Text section:
══════

Even Majority Rule Can’t Dictate Economic Reality

Majority rules(photo credit)

By Jeff Rutherford

Fourteen months ago, Detroit filed the biggest municipal bankruptcy ($18B) in U.S. history.  Other big government bankruptcies in the billions of dollars are:  Jefferson County Alabama (Nov 2011, $4B), Orange County California (Dec 1994, $2B), Stockton California (June 2012, $1B).

This week an article appeared in National Review, The Corrupt Bargain, summarizing the Detroit bankruptcy saga.  Here are some excerpts:

“Detroit has long been run by criminals. Former mayor Kwame Prisoner Kwame KilpatrickKilpatrick, currently known as prisoner No. 44678-039 in the federal lockup at El Reno, Okla., ran an outright criminal enterprise out of City Hall, and was subsequently convicted on charges ranging from racketeering and extortion to bribery and fraud. [In Oct 2013 he was sentenced to 28 years for 24 federal felony counts.]  He managed to make sewage even dirtier than it is, taking at least $1 million in kickbacks for contracts in the city’s water department. He also signed off on an odd and probably illegal deal to borrow money to make up for the city’s habitual underfunding of its pension system, thereby creating a cascading series of problems that remain with the city and have complicated its attempt to restructure its affairs in bankruptcy.

══════

Dataset content:
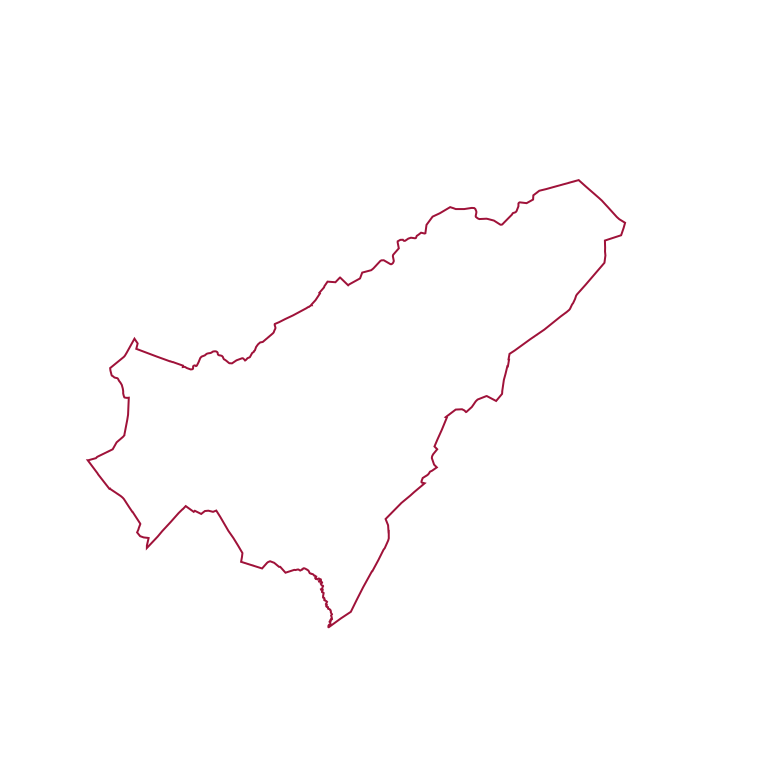 outline of Stelpes pag., Vecumnieku, Latvia, rotated 327°
{"feature_id": "27541924B70634924766209", "entity_name": "Stelpes pag.", "entity_type": "district", "adm_level": 2, "iso_a3": "LVA", "parent_name": "Latvia", "parent_adm1": "Vecumnieku", "projection": "orthographic", "projection_center": [24.499, 56.522], "detail": "fine", "context": "isolated", "style": "outline", "palette": "rose", "viewbox_px": 768, "rotation_deg": 327, "n_neighbors": 0, "source": "geoboundaries", "source_scale": "gbopen_adm2", "svg_char_len": 6115}
<svg xmlns="http://www.w3.org/2000/svg" viewBox="0 0 768 768"><g transform="rotate(327 384 384)"><path d="M663.9,388.4L670.0,383.6L674.0,380.1L671.1,374.0L670.2,370.7L668.1,357.6L667.5,354.2L666.6,348.8L665.6,345.0L660.8,328.2L658.3,319.0L626.0,308.8L619.5,306.5L612.0,307.1L609.5,310.5L602.1,310.0L596.8,305.6L595.9,305.5L595.1,305.8L593.5,308.2L589.3,311.2L588.4,311.5L587.4,311.5L585.3,310.9L584.7,311.0L583.6,311.6L572.2,314.1L570.1,314.6L569.4,314.4L568.4,313.8L565.2,306.8L561.1,302.3L560.0,301.2L553.8,297.6L553.5,297.2L552.9,296.3L552.1,294.1L552.1,293.6L552.6,292.8L554.4,291.0L555.1,290.2L555.5,289.3L555.9,286.9L555.5,285.6L553.5,284.1L546.6,281.0L539.4,276.3L538.0,274.4L535.8,271.7L523.8,271.2L515.9,270.1L506.3,273.7L500.8,280.1L500.0,279.9L497.5,277.3L494.2,277.6L492.2,277.6L490.3,278.9L489.4,278.7L486.3,276.0L483.6,275.3L479.8,275.4L478.8,274.9L478.5,274.2L478.4,273.3L476.2,272.0L473.2,271.8L472.6,272.6L470.3,278.3L462.1,280.6L461.1,281.5L459.3,286.0L459.0,286.4L457.8,287.2L457.1,287.5L455.9,287.6L455.1,287.4L454.6,286.8L451.2,280.1L449.2,278.9L448.0,278.8L438.0,281.3L435.3,281.6L426.4,278.7L421.4,282.4L409.0,281.5L407.7,281.7L405.2,270.8L405.0,270.7L398.7,272.2L392.4,267.4L387.1,269.6L386.4,270.3L379.4,272.3L379.6,273.2L372.2,276.4L366.4,277.9L366.3,278.5L365.9,278.2L364.7,278.4L363.5,278.3L362.9,278.5L361.8,278.1L360.5,278.2L345.0,276.9L336.3,275.7L329.6,275.0L325.1,274.2L324.5,274.8L323.8,277.2L323.5,277.9L322.8,278.5L321.4,279.3L319.5,280.7L318.4,281.0L305.2,282.7L302.8,281.7L300.0,282.1L296.9,283.3L294.0,285.5L293.2,285.5L292.4,286.1L290.3,286.2L286.2,288.4L285.7,288.4L283.6,288.0L281.4,288.6L280.3,288.6L280.2,287.6L279.8,286.0L279.6,285.5L278.9,285.1L273.2,283.8L267.8,283.9L265.8,282.5L265.4,281.9L264.4,278.6L263.8,277.1L263.2,276.0L263.3,275.0L263.6,273.3L263.3,272.1L262.5,271.1L261.3,270.1L260.8,268.9L261.0,268.2L261.5,267.2L261.5,266.4L261.1,265.5L260.7,265.0L259.4,264.1L258.0,263.6L256.4,263.7L255.1,263.4L253.2,262.5L251.7,262.1L249.3,262.4L246.0,261.7L244.9,261.9L244.0,262.2L240.4,264.7L237.3,266.5L236.7,266.7L236.0,266.5L235.8,265.8L235.3,265.3L234.9,265.1L234.1,265.1L233.6,265.2L232.3,267.0L232.0,267.2L231.2,267.2L229.8,266.5L227.3,263.2L226.5,261.5L225.9,260.8L224.5,260.2L225.4,259.1L220.1,252.2L219.0,250.7L218.6,250.5L217.1,248.5L216.9,248.5L208.2,237.0L195.4,219.6L199.5,215.8L199.4,210.1L185.1,217.7L182.0,219.2L180.5,219.6L163.0,221.5L161.9,223.7L160.4,228.1L160.3,228.7L160.8,229.6L161.5,231.8L163.5,233.9L163.7,234.4L163.7,235.3L163.5,236.9L163.7,239.3L163.6,241.9L162.5,245.4L161.4,247.9L160.1,249.9L159.4,251.9L159.0,253.5L159.0,253.9L159.2,254.2L160.8,255.6L162.5,256.5L152.6,270.4L149.0,274.4L138.4,285.4L138.4,285.5L136.8,286.1L128.0,287.3L120.9,291.0L103.8,288.9L102.0,289.3L94.5,286.9L94.0,286.6L95.1,303.2L95.0,303.9L96.6,322.4L97.3,322.5L97.3,322.8L97.5,323.6L102.2,334.6L102.9,336.9L103.2,338.7L103.2,348.9L103.3,354.3L103.5,354.4L103.5,368.4L103.4,368.7L99.6,371.5L98.9,372.2L96.1,374.0L96.6,378.8L98.9,381.8L102.2,384.5L102.7,385.0L97.2,390.3L95.8,392.4L111.1,388.7L117.9,386.6L129.8,383.6L141.4,380.4L146.9,379.3L147.1,379.4L151.2,378.4L154.8,387.6L156.3,387.3L159.9,393.4L164.6,393.0L167.7,394.6L171.0,398.1L174.4,398.8L174.3,406.2L173.5,422.4L173.8,431.1L173.6,439.9L173.2,448.7L170.6,451.8L167.3,455.3L181.3,472.3L188.5,470.3L189.8,470.2L191.9,470.6L194.5,474.1L196.4,480.2L197.4,480.8L198.6,488.6L207.5,491.0L208.4,491.8L210.4,492.5L211.3,493.1L211.8,494.3L212.1,494.8L212.5,494.9L213.7,494.9L214.2,495.1L214.6,494.8L215.0,495.0L215.3,494.8L216.0,494.7L216.9,495.3L217.7,496.5L218.1,497.5L218.4,497.8L219.0,499.4L218.7,502.2L219.6,503.6L219.8,503.6L220.8,504.9L221.0,505.6L221.0,506.5L221.2,506.8L221.6,507.0L222.0,508.2L222.3,508.6L222.0,508.9L221.1,508.8L220.6,509.3L220.6,510.1L220.6,510.3L221.2,510.6L221.7,511.6L221.9,511.7L222.2,511.5L223.1,511.5L223.5,511.7L223.7,512.4L224.4,513.1L224.6,513.5L224.5,513.8L224.2,514.3L222.4,513.9L222.0,514.0L221.9,514.3L222.0,514.6L223.4,515.0L223.8,515.6L223.8,515.9L224.0,516.7L223.9,516.9L223.1,517.1L222.4,516.9L222.2,517.0L222.1,518.5L222.3,519.2L222.4,519.5L222.8,519.8L222.9,520.2L222.8,520.4L222.2,520.6L221.0,521.7L220.0,521.9L219.3,521.8L219.2,522.2L219.9,522.8L220.4,522.9L220.6,523.1L220.5,523.3L219.0,524.2L218.7,524.7L219.0,525.4L219.4,525.7L219.6,526.3L219.5,526.5L218.7,527.3L218.3,527.8L218.0,528.0L217.3,528.8L217.2,529.2L216.7,529.7L216.6,530.0L216.7,530.3L217.3,530.9L217.3,531.1L217.0,531.7L217.0,532.2L216.9,532.3L216.4,532.4L216.2,532.7L216.3,533.0L216.5,533.2L217.4,534.8L217.6,535.7L215.4,536.9L215.4,537.0L215.8,537.5L215.8,538.2L215.4,538.4L214.8,538.4L214.5,538.9L214.6,539.8L215.5,540.6L215.2,541.5L214.7,541.9L215.1,542.6L215.6,543.0L216.0,544.1L215.6,544.7L215.8,545.4L215.3,546.3L215.0,546.6L214.9,547.4L215.0,548.5L214.9,548.9L213.8,549.2L213.5,549.4L213.3,550.2L213.2,550.9L212.7,552.0L212.4,552.9L212.2,553.0L211.6,552.9L211.5,552.3L210.5,552.8L210.6,553.2L210.6,553.5L210.4,553.7L210.1,553.8L209.7,553.6L209.1,553.6L208.8,553.8L209.0,554.8L208.8,555.0L208.6,555.8L208.2,556.1L207.7,556.3L206.8,556.0L205.9,556.4L205.2,557.2L205.0,557.7L205.2,557.9L220.3,557.1L232.1,557.0L243.7,550.1L255.8,543.1L271.9,534.5L272.2,534.7L283.2,528.7L293.4,522.7L295.2,522.1L302.3,517.5L304.0,516.0L304.8,514.7L307.6,510.4L307.3,510.4L310.5,504.7L311.8,498.1L334.0,493.2L345.3,491.9L350.3,491.1L364.0,489.4L362.0,487.2L362.0,486.6L362.7,485.8L365.3,483.9L371.0,484.0L372.7,483.6L374.8,482.6L377.1,482.9L382.9,482.7L382.1,478.9L383.8,472.1L385.0,470.8L386.9,469.7L393.1,467.7L392.3,463.9L398.2,459.9L407.7,453.8L418.4,446.4L417.7,445.4L430.2,444.5L435.7,447.7L437.0,449.9L437.5,452.2L437.9,452.3L445.2,451.1L451.5,448.5L454.0,448.0L463.3,449.9L463.7,450.2L468.8,459.3L477.6,456.6L478.9,455.0L479.0,454.7L486.8,445.8L491.2,441.9L497.1,436.3L497.5,436.7L502.2,431.6L501.8,431.2L505.7,427.1L511.8,427.1L531.2,426.1L548.1,425.7L568.7,423.6L576.7,423.1L579.7,422.7L580.9,422.3L585.1,419.7L586.6,419.2L590.6,416.7L593.2,414.6L594.5,414.0L607.0,410.6L634.9,402.4L639.7,396.8L641.5,393.3L643.7,390.1L647.4,384.0L663.9,388.4Z" fill="none" stroke="#9f1239" stroke-width="2"/></g></svg>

══════

Required work: Carry on the article about Detroit's bankruptcy from the point where it stops.

Task result:
This sorry tale features almost everything there is to hate about governance in these United States: rapacious public-sector unions, a feckless city council that apparently had no idea what it was signing off on, Wall Street banks looking to benefit from political maneuvering, promises of casino revenue, and lawyers — lots of lawyers.”

“Detroit, like many U.S. cities and states, uses its pension system as a tool for political patronage, but it does it on the cheap. It made extravagant promises about retirement benefits, and put aside very little to make good on those promises.”

Correspondent Kevin D. Williamson’s blunt article goes into further detail about the rat’s nest that the bankruptcy case has now become, then he sums it up:

“So we have: a city council too short-sighted and beef-witted to understand what it was doing, a mayor who was an outright criminal, union bosses who never asked where the money was going to come from and union members who simply cashed the checks and never held their leaders to account, banks and financial firms that were happy to bet that they’d be comfortably seated when the music stopped, and lawyers and a court system happy to ignore the fact that the bankruptcy deals being worked out in Detroit are exactly as corrupt and destructive as the policies that put the city into bankruptcy in the first place. And a pox on the people of Detroit, too: They keep voting for this, over and over.”

Reminds me of some of the stories about government financial disasters in Europe, the worst being Greece.  Nobody involved in these debacles ever seems to realize – even after they collapse – that it’s their immoral cycle of using big government to promise big entitlements to buy votes to support even bigger government that is the root cause.  It is a flawed model for society, because corruption always undermines the utopian fantasy.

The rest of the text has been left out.